Raw data:
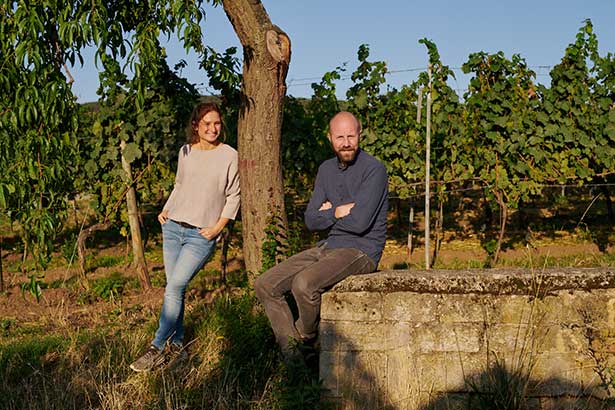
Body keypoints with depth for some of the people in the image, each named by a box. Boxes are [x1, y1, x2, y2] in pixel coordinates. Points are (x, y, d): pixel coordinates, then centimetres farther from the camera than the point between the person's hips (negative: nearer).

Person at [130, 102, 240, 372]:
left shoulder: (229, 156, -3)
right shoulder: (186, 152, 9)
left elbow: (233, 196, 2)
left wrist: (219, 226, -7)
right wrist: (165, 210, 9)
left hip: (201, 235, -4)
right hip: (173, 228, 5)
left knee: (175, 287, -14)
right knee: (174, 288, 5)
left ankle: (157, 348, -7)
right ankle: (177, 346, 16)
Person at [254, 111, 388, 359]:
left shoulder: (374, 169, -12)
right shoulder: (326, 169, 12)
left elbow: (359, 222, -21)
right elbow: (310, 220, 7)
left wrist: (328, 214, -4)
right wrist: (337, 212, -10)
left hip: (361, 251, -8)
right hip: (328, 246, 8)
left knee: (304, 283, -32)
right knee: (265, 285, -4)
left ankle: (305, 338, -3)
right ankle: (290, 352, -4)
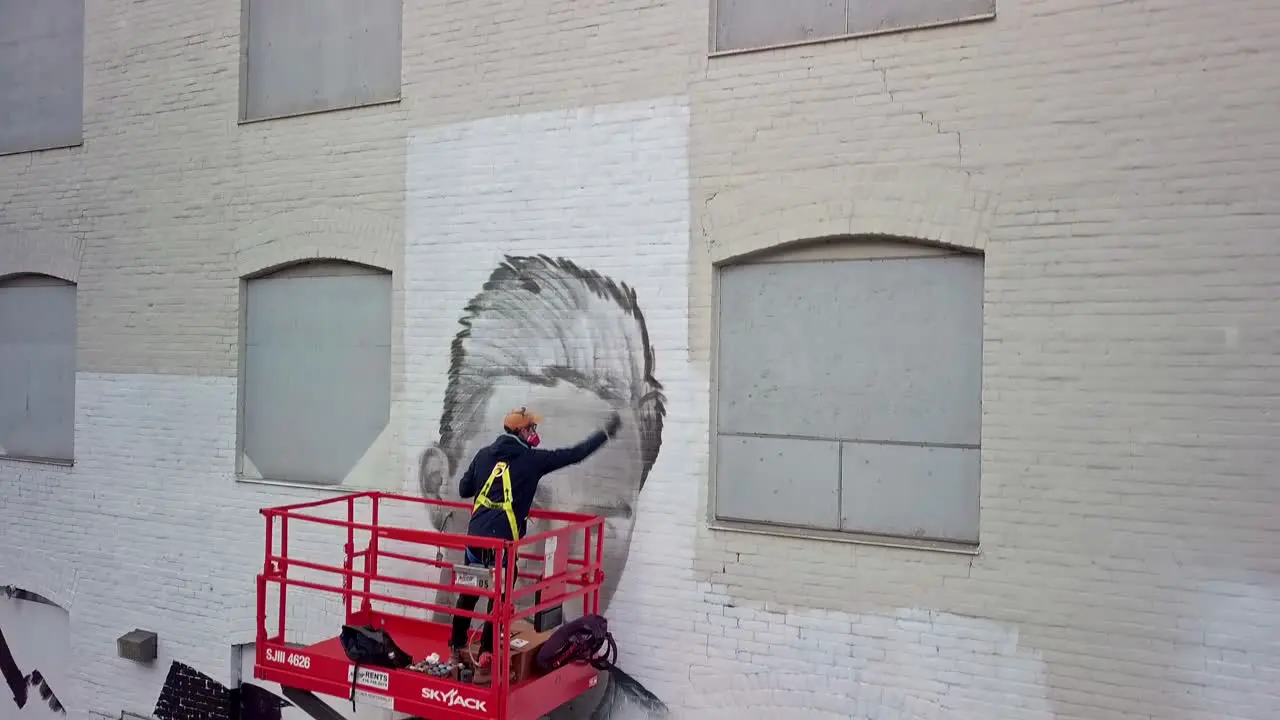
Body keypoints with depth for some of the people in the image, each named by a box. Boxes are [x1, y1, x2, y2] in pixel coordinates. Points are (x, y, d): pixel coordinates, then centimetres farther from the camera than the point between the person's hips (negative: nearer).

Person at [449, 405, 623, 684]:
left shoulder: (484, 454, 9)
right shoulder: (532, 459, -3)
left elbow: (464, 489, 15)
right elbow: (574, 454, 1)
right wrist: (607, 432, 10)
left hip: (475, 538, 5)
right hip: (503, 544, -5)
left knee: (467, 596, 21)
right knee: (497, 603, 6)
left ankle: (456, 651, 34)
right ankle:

Exercise description: Return every line of the data above verbatim, leaving out the pictures.

Response area:
Body keypoints with depth for some of the people in the image, each named by a box. Boxes are [x1, y1, x2, y2] in pixel coordinates. Points are (x, y, d): pixel coordinates, then centimetres farther from the camera than the point between the person's hips (negative: nearer).

Person at [130, 102, 240, 372]:
left shoulder: (229, 156, -3)
right shoulder: (186, 152, 9)
left elbow: (233, 196, 2)
left wrist: (219, 226, -7)
right wrist: (165, 210, 9)
left hip: (201, 235, -4)
right hip: (173, 228, 5)
left knee: (175, 287, -14)
right knee: (174, 288, 5)
left ankle: (157, 348, -7)
right ankle: (177, 346, 16)
Person at [254, 111, 388, 359]:
left shoulder: (374, 169, -12)
right shoulder: (326, 169, 12)
left elbow: (359, 222, -21)
right elbow: (310, 220, 7)
left wrist: (328, 214, -4)
right wrist: (337, 212, -10)
left hip: (361, 251, -8)
right hip: (328, 246, 8)
left knee: (304, 283, -32)
right knee: (265, 285, -4)
left ankle: (305, 338, -3)
right ankle: (290, 352, -4)
Body keypoints with depth for some of the people in the image, each named by a box. Boxes are [x1, y1, x2, y2] in pixel coordinates. Points are (x, y, d): pixel coordinates, then centimetres farther from the camera than the point between the person's hips (negative: nearer).

Person at [449, 405, 623, 684]:
left shoulder: (484, 454, 9)
right shoulder: (532, 459, -3)
left elbow: (464, 489, 15)
right elbow: (574, 454, 1)
right wrist: (607, 432, 10)
left hip: (475, 538, 5)
right hip: (503, 544, -5)
left knee: (467, 596, 21)
right knee: (497, 603, 6)
left ankle: (456, 651, 34)
right ankle:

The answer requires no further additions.